WHAT IS BEING ASKED:
Begin at the top of the entries below and write out every line through the one containing "pinky dip: (196, 391)", excluding pictures.

Source records:

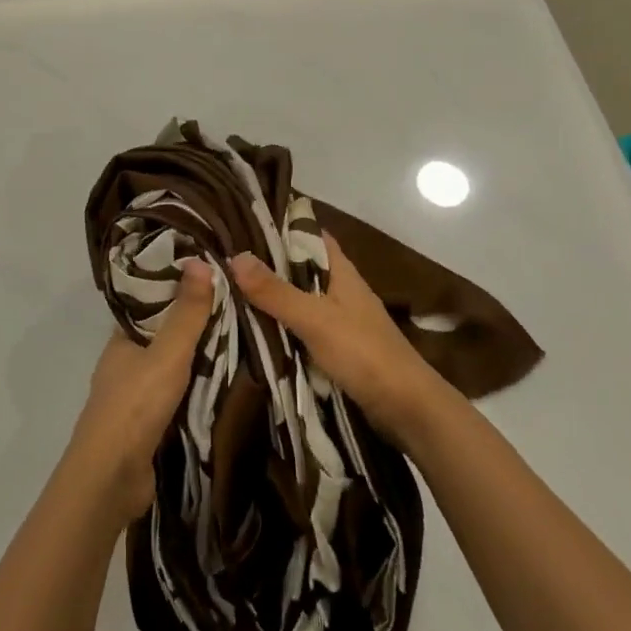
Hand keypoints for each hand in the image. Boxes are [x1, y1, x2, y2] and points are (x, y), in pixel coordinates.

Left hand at [63, 259, 214, 525]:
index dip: (176, 289)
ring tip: (240, 343)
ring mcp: (133, 398)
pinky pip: (175, 398)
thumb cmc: (135, 407)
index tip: (212, 277)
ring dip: (197, 361)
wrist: (111, 479)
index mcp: (121, 340)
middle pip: (162, 336)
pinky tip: (224, 387)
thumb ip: (186, 313)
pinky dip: (196, 391)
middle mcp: (124, 364)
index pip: (150, 304)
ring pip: (170, 369)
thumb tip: (200, 261)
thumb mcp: (167, 354)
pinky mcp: (146, 427)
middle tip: (237, 310)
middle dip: (193, 326)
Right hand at [230, 233, 445, 450]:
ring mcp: (339, 319)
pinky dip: (280, 325)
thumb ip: (275, 291)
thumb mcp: (314, 318)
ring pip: (298, 298)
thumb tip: (235, 256)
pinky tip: (253, 327)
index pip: (308, 235)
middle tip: (223, 258)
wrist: (406, 408)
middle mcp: (340, 289)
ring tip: (227, 290)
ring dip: (270, 297)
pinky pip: (301, 327)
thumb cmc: (363, 353)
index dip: (279, 226)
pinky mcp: (336, 347)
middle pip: (298, 267)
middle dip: (266, 264)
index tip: (242, 223)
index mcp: (341, 271)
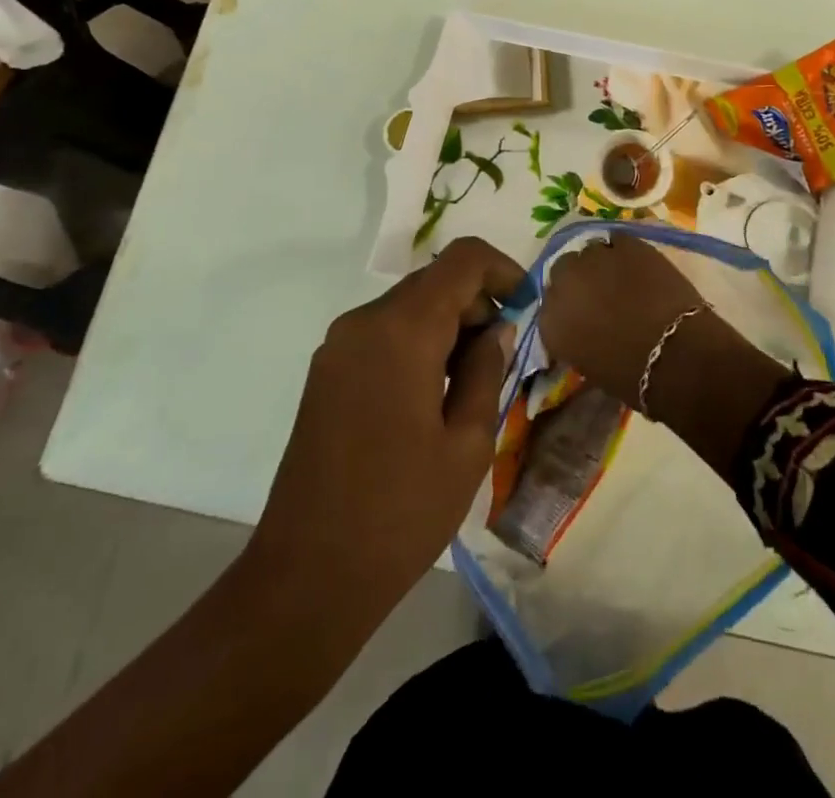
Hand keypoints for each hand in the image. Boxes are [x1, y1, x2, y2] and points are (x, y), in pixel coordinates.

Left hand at [250, 237, 523, 625]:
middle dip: (476, 304)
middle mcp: (364, 321)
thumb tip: (497, 328)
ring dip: (447, 325)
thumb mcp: (468, 444)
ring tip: (470, 384)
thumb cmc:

RESULT:
Hand keypoints for each hand in the image. Boxes are [x1, y1, x2, y2] and points are (x, y), in pixel coordinates.

Left hand at [63, 259, 214, 525]:
index dip: (176, 289)
ring tip: (240, 343)
ring mcp: (133, 398)
pinky pip: (175, 398)
thumb cmc: (135, 407)
index tip: (212, 277)
ring dip: (197, 361)
wrist: (111, 479)
index mcp: (121, 340)
middle pip: (162, 336)
pinky tip: (224, 387)
thumb ip: (186, 313)
pinky dip: (196, 391)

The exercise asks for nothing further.